Piceatannol, a natural stilbene, is an analog and a metabolite of resveratrol. Despite a well documented health benefit of resveratrol in intervention of the development of obesity, the role of piceatannol in the development of adipose tissue and related diseases is unknown. Here, we sought to determine the function of piceatannol in adipogenesis and elucidate the underlying mechanism. We show that piceatannol inhibits adipogenesis of 3T3-L1 preadipocytes in a dose-dependent manner at noncytotoxic concentrations. This anti-adipogenic property of piceatannol was largely limited to the early event of adipogenesis. In the early phase of adipogenesis, piceatannol-treated preadipocytes displayed a delayed cell cycle entry into G(2)/M phase at 24 h after initiation of adipogenesis.
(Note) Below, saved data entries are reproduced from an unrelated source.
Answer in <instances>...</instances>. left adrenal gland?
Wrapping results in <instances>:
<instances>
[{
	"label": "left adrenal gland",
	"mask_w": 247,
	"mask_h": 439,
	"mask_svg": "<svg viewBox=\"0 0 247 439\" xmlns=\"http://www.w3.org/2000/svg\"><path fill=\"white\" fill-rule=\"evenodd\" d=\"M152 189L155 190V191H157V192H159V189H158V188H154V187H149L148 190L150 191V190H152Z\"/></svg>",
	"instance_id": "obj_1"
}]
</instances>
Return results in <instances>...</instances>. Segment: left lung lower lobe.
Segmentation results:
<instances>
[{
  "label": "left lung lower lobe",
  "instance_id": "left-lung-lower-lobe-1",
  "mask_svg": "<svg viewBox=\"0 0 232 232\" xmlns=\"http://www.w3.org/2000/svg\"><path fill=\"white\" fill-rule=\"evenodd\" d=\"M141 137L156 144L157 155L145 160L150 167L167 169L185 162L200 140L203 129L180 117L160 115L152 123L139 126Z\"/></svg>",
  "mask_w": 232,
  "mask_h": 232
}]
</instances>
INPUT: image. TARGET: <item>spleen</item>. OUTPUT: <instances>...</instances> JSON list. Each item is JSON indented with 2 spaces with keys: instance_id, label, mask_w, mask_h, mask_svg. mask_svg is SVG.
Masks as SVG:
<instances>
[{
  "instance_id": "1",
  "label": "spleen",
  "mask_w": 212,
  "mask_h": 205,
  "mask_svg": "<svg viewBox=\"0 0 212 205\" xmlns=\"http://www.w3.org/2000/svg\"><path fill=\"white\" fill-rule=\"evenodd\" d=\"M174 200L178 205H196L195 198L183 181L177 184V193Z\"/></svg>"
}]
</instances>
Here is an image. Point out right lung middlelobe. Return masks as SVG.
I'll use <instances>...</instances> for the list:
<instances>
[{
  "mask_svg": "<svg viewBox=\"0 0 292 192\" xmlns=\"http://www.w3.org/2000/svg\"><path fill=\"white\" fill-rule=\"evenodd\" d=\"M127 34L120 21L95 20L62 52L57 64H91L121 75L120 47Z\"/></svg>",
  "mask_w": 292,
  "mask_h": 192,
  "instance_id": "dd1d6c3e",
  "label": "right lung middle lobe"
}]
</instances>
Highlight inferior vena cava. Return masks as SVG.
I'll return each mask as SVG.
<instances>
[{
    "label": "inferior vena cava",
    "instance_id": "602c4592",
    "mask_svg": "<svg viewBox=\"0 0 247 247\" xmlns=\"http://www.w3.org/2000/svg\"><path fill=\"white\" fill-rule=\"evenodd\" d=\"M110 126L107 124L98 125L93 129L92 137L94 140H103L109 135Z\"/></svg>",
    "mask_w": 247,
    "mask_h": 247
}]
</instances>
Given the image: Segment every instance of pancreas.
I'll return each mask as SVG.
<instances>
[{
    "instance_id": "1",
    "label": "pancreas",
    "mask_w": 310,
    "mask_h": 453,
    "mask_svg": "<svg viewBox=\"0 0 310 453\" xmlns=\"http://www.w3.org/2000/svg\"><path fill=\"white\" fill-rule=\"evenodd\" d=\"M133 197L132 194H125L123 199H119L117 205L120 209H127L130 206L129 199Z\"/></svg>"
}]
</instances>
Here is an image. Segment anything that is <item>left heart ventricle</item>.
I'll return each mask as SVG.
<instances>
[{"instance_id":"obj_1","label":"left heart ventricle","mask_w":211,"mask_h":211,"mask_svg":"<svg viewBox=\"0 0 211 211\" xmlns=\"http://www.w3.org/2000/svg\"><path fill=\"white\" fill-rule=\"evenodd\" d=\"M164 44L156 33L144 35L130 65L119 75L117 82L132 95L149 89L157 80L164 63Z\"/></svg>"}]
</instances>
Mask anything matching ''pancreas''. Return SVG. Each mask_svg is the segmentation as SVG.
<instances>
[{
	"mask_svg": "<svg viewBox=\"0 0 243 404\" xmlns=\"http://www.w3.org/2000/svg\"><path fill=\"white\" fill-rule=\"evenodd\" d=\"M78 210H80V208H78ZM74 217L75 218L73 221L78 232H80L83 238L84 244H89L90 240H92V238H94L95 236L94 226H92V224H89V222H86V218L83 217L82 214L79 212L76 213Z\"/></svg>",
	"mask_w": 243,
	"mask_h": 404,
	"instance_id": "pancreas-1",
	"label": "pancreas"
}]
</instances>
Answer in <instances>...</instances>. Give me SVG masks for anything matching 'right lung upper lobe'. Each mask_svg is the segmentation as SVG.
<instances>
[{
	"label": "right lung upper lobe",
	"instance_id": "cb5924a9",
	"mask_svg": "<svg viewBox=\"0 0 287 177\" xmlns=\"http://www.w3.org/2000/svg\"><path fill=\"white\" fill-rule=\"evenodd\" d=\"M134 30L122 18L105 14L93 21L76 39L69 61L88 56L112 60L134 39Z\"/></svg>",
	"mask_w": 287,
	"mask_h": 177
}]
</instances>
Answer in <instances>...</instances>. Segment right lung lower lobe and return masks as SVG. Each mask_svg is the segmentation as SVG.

Furthermore, the piceatannol-suppressed mitotic clonal expansion was accompanied by reduced activation of the insulin-signaling pathway. Piceatannol dose-dependently inhibited differentiation mixture-induced phosphorylation of insulin receptor (IR)/insulin receptor substrate-1 (IRS-1)/Akt pathway in the early phase of adipogenesis. Moreover, we showed that piceatannol is an inhibitor of IR kinase activity and phosphatidylinositol 3-kinase (PI3K). Our kinetics study of IR further identified a K(m) value for ATP of 57.8 µm and a K(i) value for piceatannol of 28.9 µm. We also showed that piceatannol directly binds to IR and inhibits IR kinase activity in a mixed noncompetitive manner to ATP, through which piceatannol appears to inhibit adipogenesis. Taken together, our study reveals an anti-adipogenic function of piceatannol and highlights IR and its downstream insulin signaling as novel targets for piceatannol in the early phase of adipogenesis.